WORK TO DO →
a: According to the steel futures article, what low did the October benchmark rebar contract touch?
b: Resume the article on Chinese steel futures, writing on from its last sentence.

TEXT SECTION →
Chinese Steel Futures Tumble On Economy Worries

19 July 2016

Chinese steel futures fell more than 5 percent on Tuesday, extending a decline in the previous session as slower home sales spurred investors to take profits amid concerns about the world’s second-biggest economy.

China’s home price rises slowed in June for a second straight month, adding to fears that a construction-led economic rebound in the economy may be unsustainable, despite a big spike in new yuan loans in June.

“The market is divided now. Some expect a big drop in home price rises will weigh on the steel sector, while some still hope that supply interruptions and low inventories will underpin prices,” said Zhao Chaoyue, an analyst with Merchant Futures in Shenzhen.

“I believe the downside risk remains small as rebar futures fell too quickly and are slightly below spot now. Prices will fluctuate at high levels,” he added.

The October benchmark rebar contract on the Shanghai Futures Exchange fell more than 5 percent to touch a more than two-week low of 2,305 yuan ($344.10) a tonne. It traded 5.5 percent lower at 2,306 yuan by midday break.

Items from a dataset
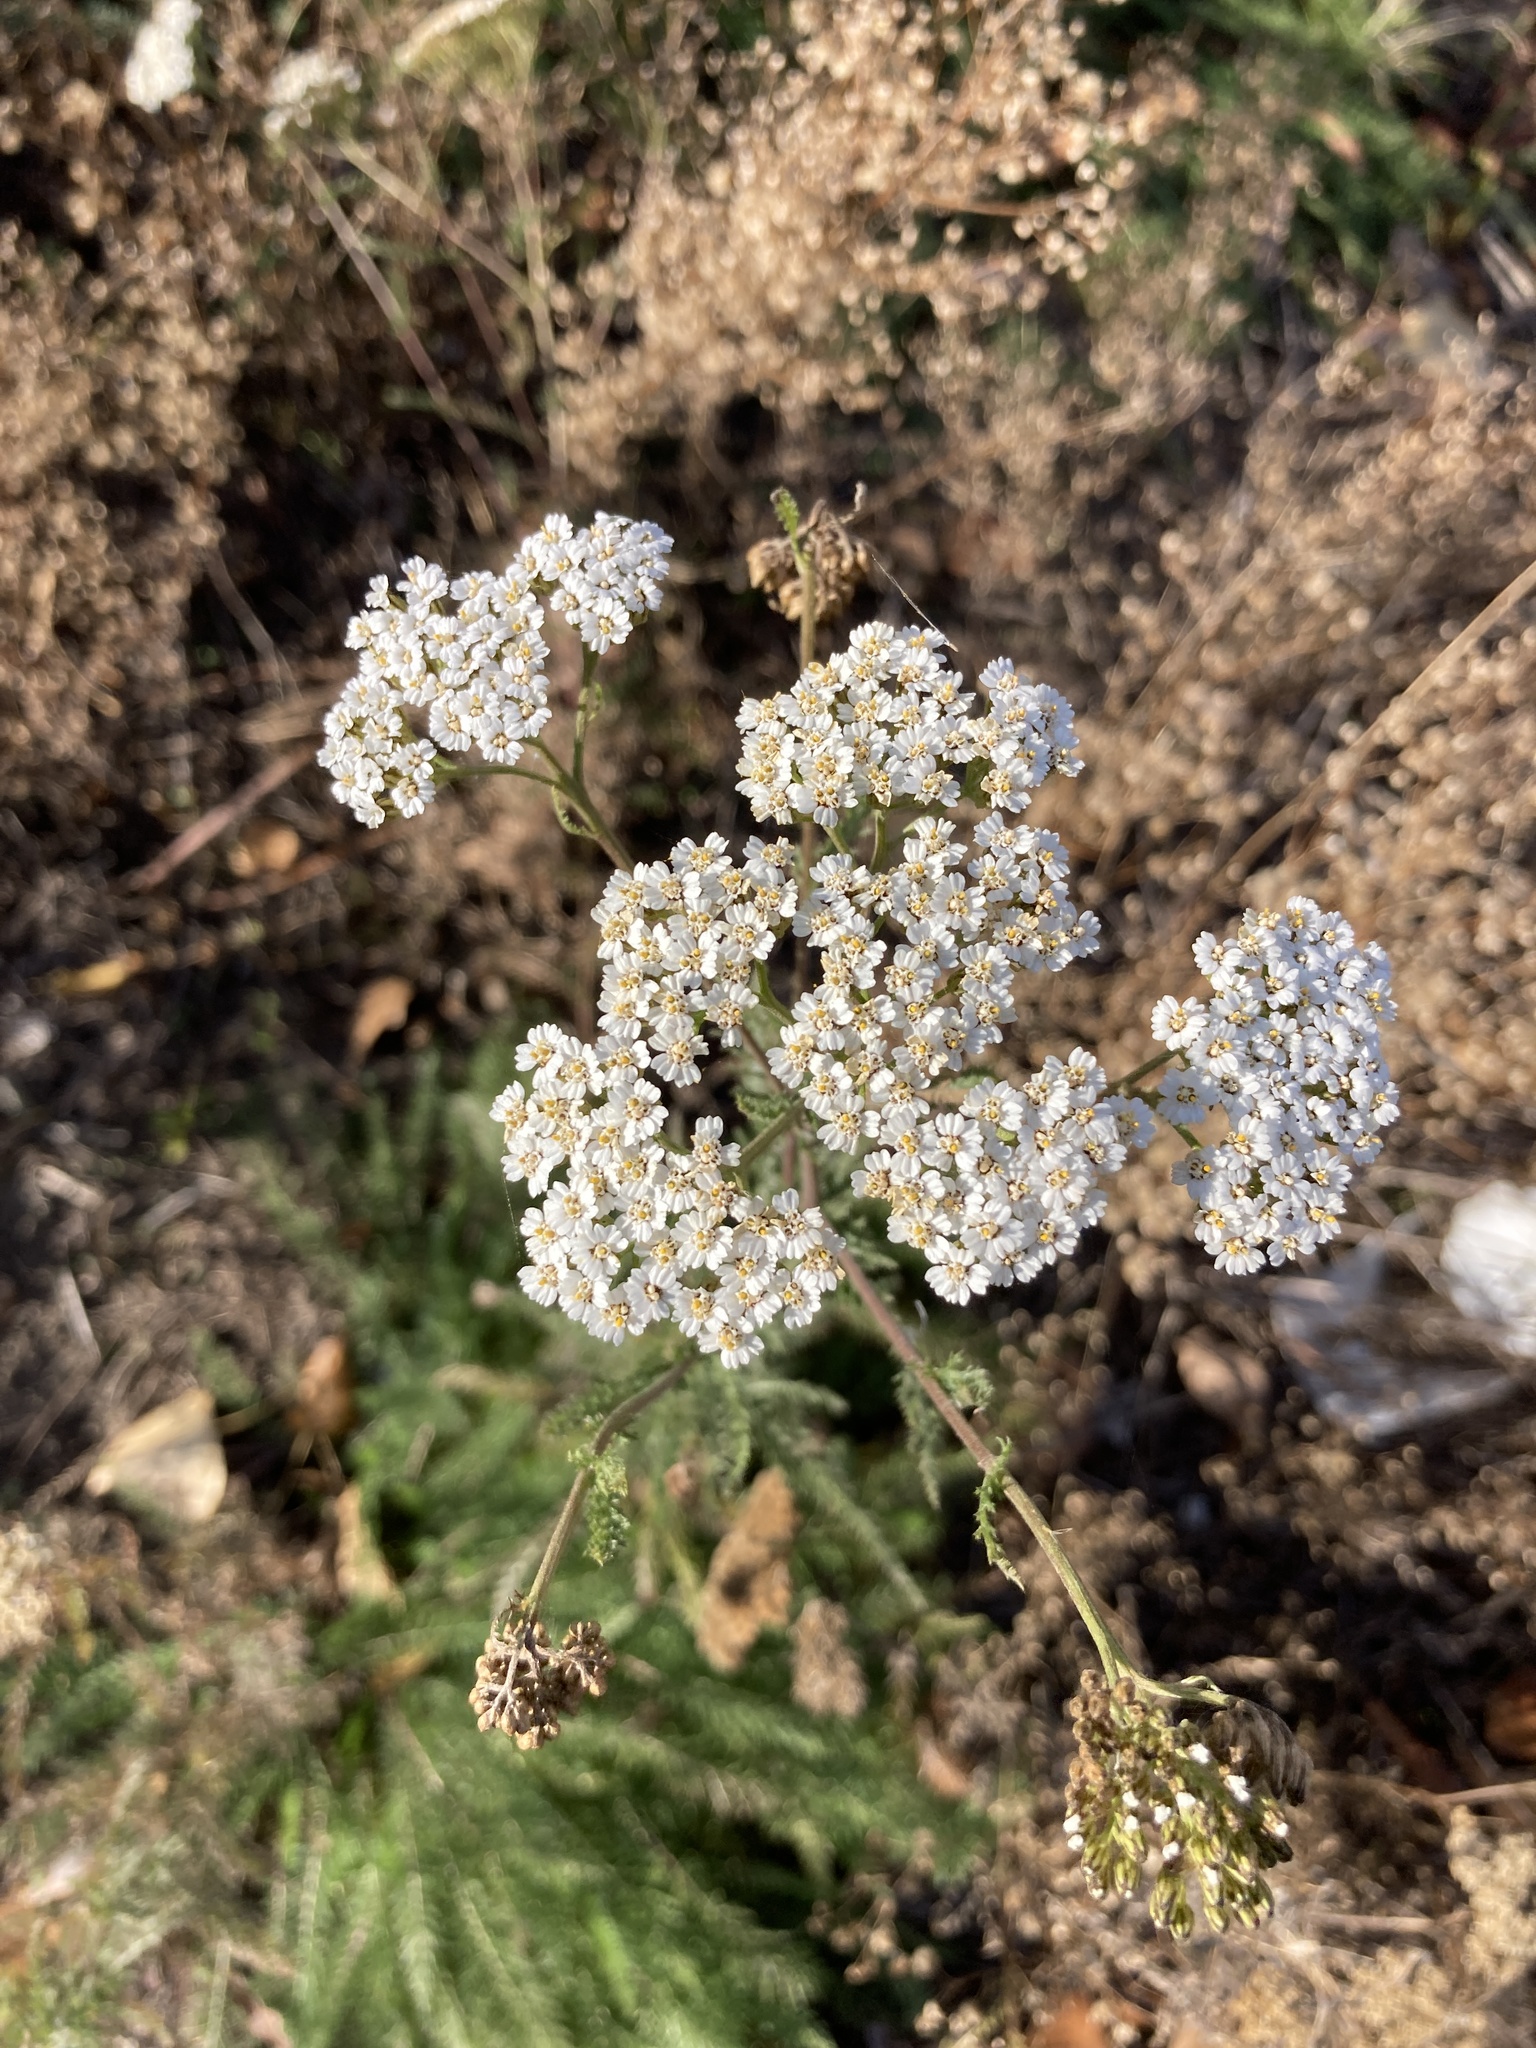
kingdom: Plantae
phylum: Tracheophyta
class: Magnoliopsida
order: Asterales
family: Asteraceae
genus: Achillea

--

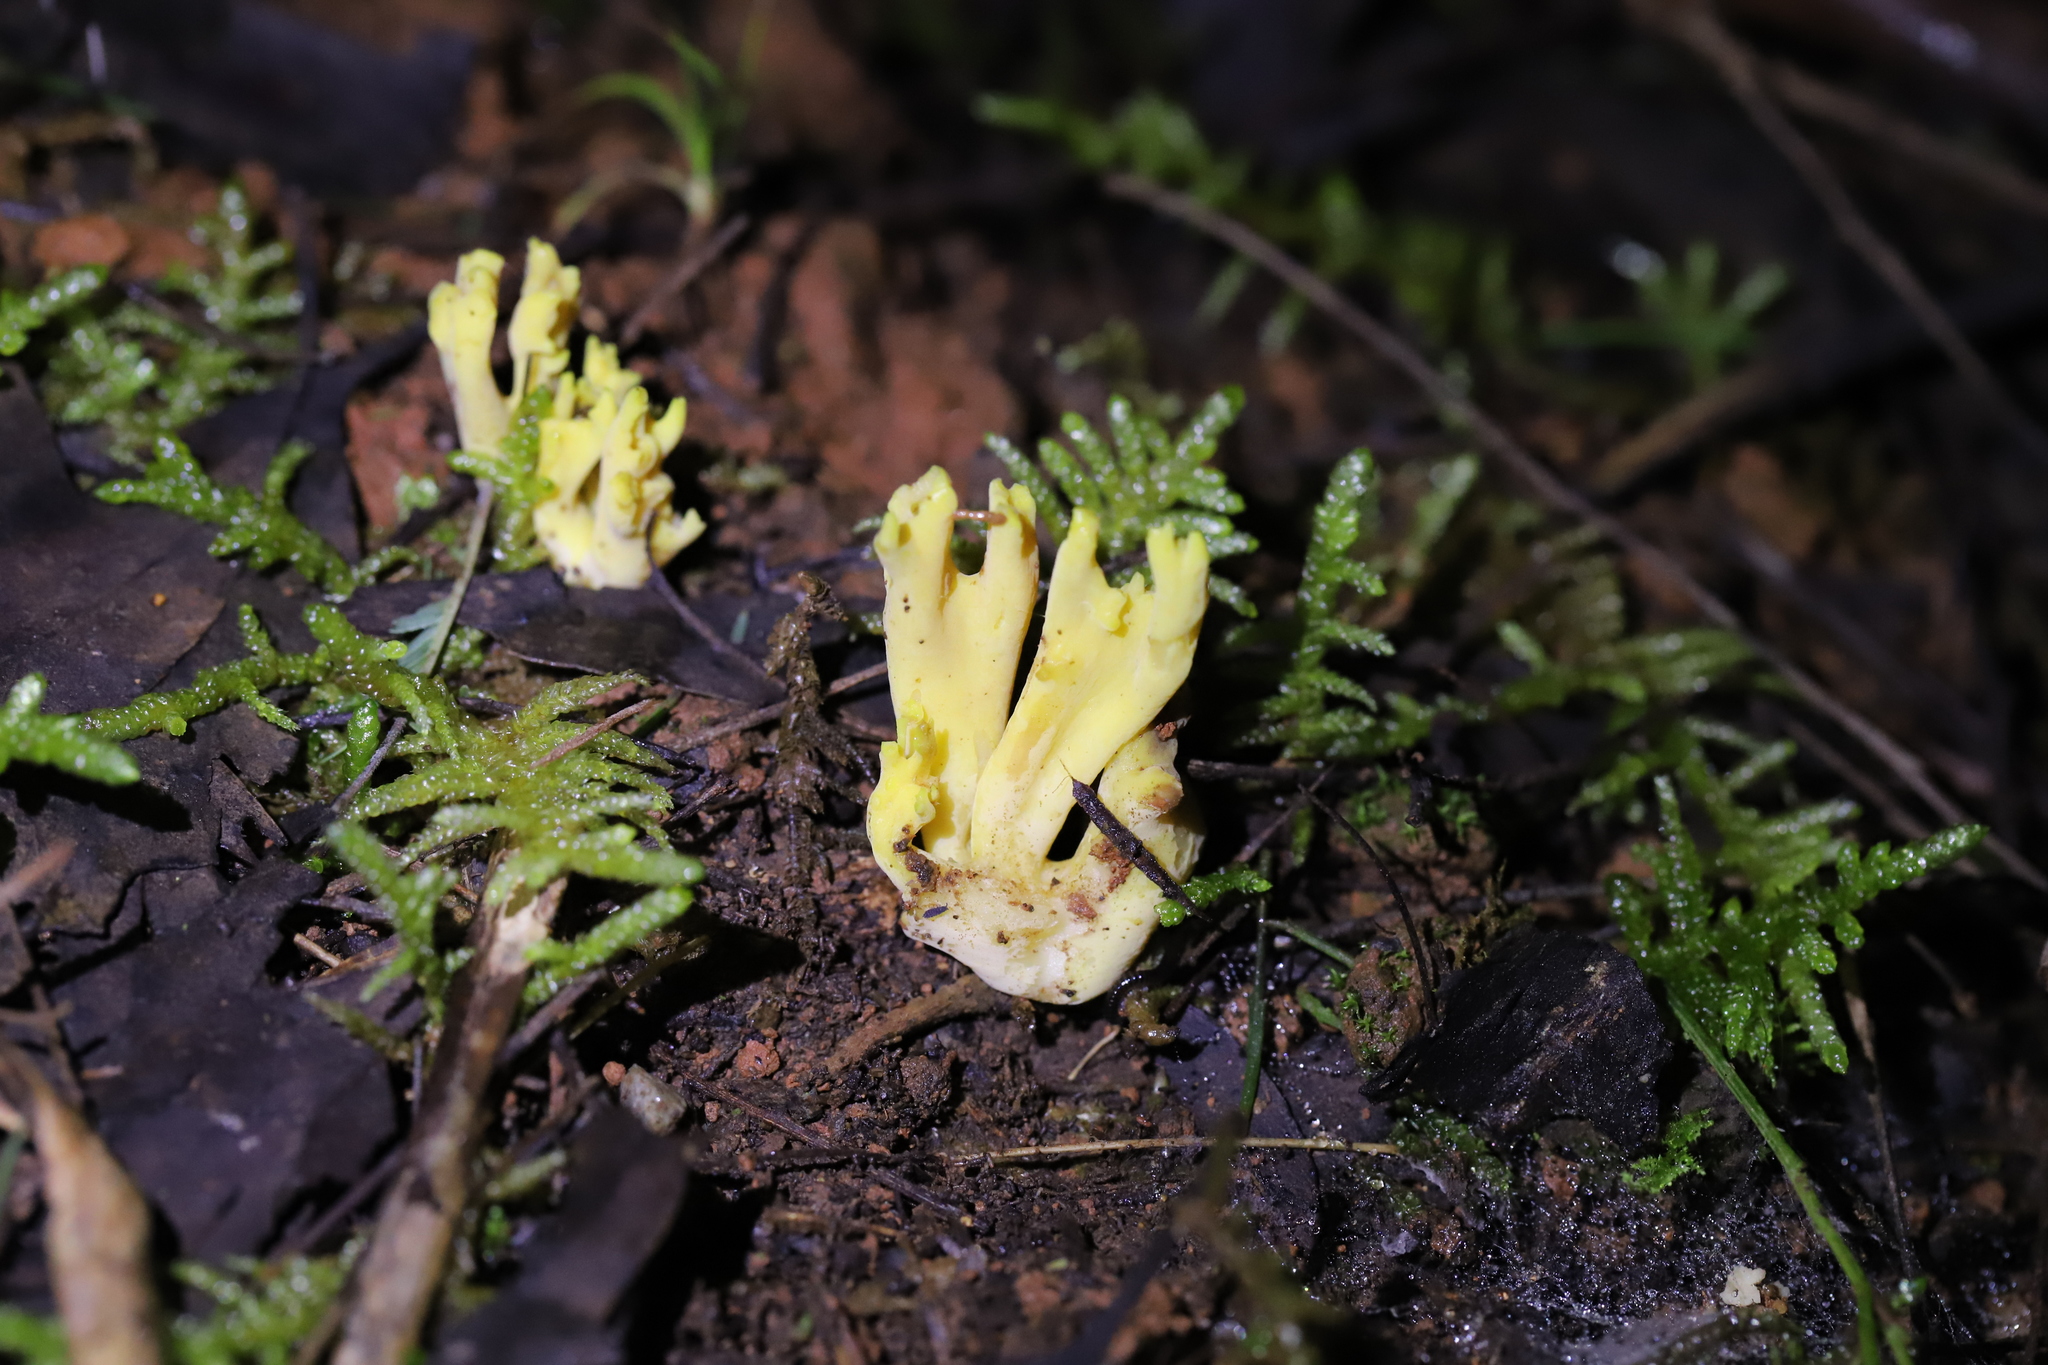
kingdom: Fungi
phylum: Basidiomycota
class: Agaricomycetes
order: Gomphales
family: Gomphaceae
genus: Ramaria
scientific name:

--

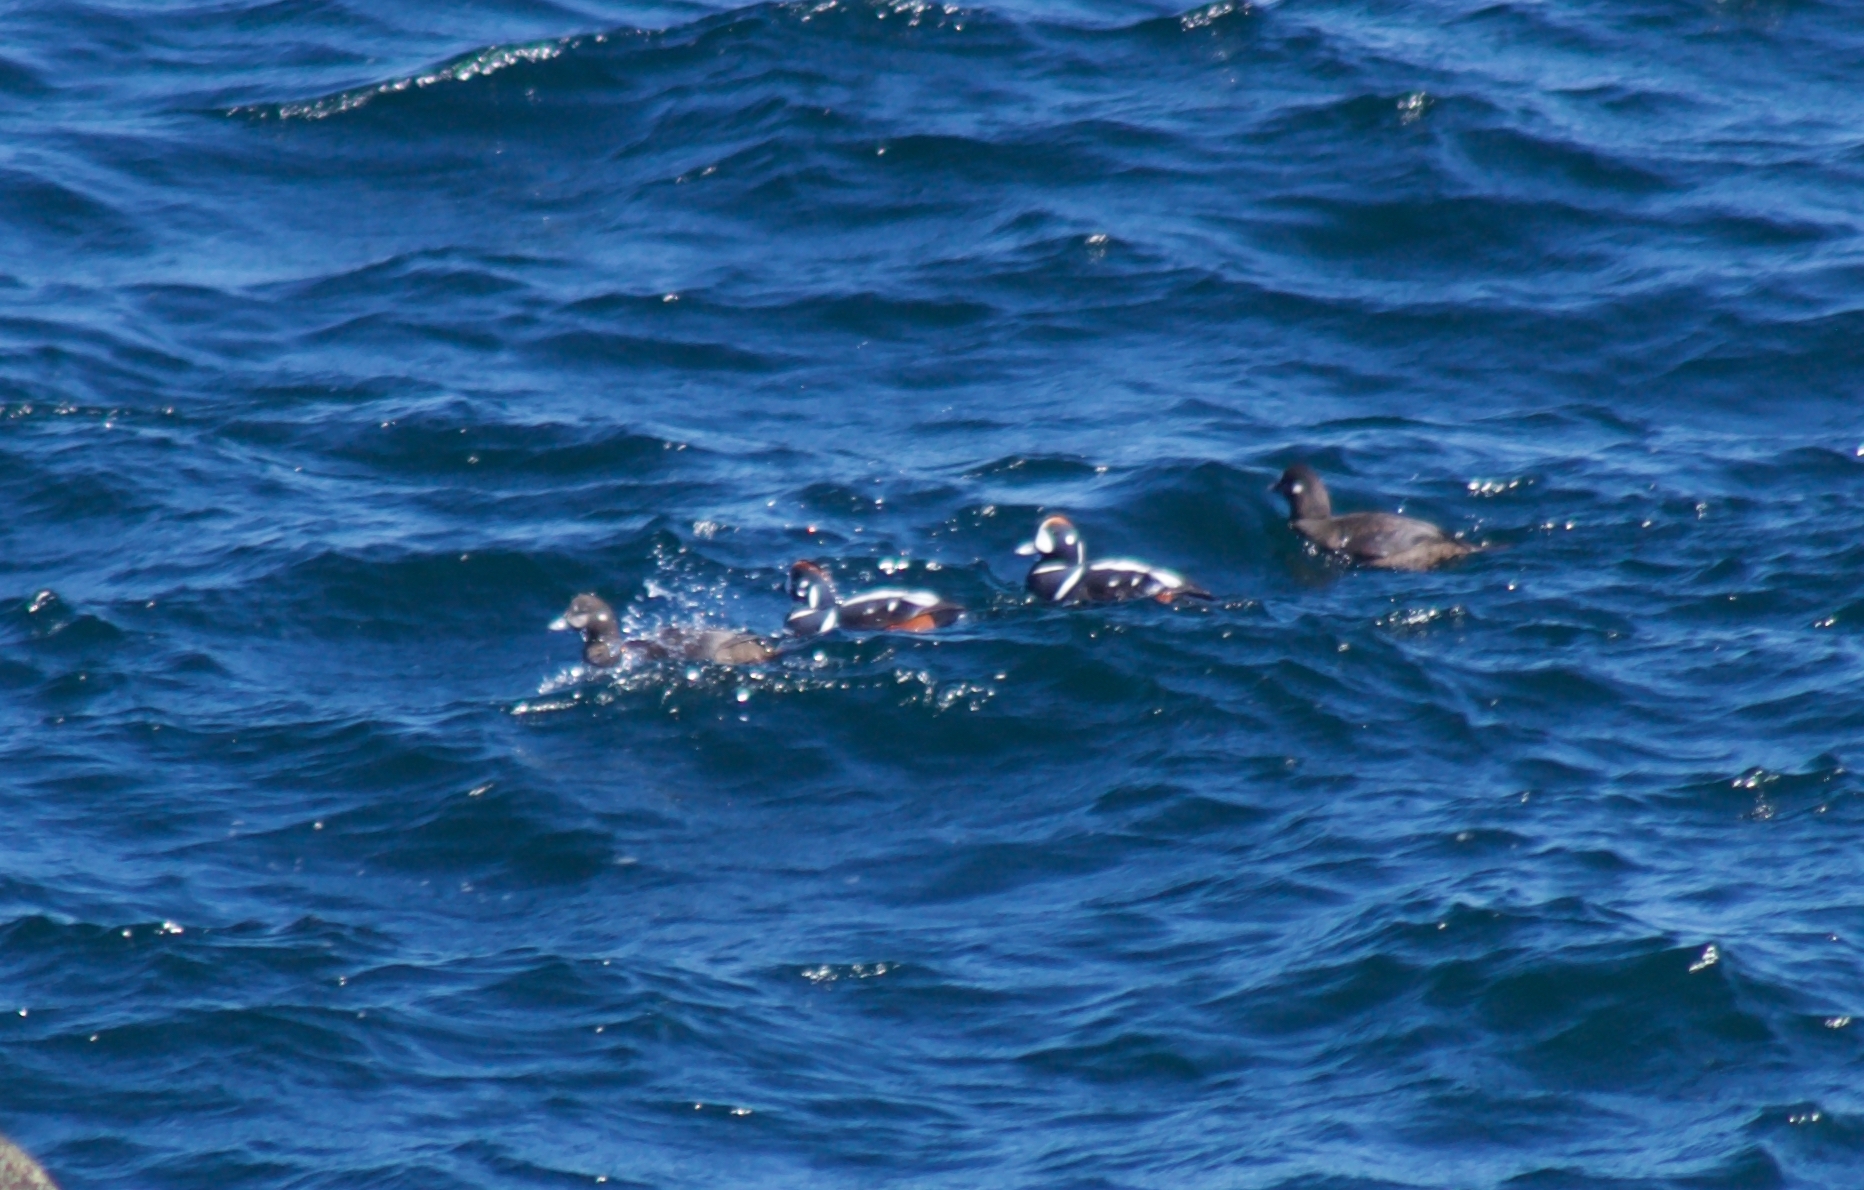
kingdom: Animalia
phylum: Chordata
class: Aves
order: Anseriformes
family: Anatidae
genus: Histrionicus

WRITTEN RESPONSES →
a: It touched 2,305 yuan ($344.10) a tonne, a more than two-week low.

b:
Futures rallied last week as investors factored in bright prospects for China’s economy, but the gap to spot prices had already been erased by falls on Monday, said a fund researcher in Shanghai.

“The market is awaiting new stories to trade,” he said.

Open interest – contracts held by investors – fell by 56,198 lots to 245.3 million lots, as some investors took profit and cut positions.

On the Dalian Commodity Exchange, the September iron ore contract dropped nearly 4 percent to 429 yuan a tonne by midday. Coke fell more than 2 percent and coking coal dropped nearly 1 percent.

Chinese steel mills maintained high running rates, lifting appetite for iron ore, but rising port inventories and ramp-up production by top miners could also weigh on the raw material.

Iron ore inventories at big Chinese ports <CUS-STKTOT-IORE> have surged to above 100 million tonnes since July and reached 105.5 million tonnes last Friday, the highest since Sept 16, 2014, according to Custeel.com.

Rio Tinto said on Tuesday it was on track to meet its full-year iron ore shipment guidance from its Australian mines of roughly 330 million tonnes, underscoring the strength of sales to China, despite concerns of oversupply. ($1 = 6.6980 Chinese yuan renminbi)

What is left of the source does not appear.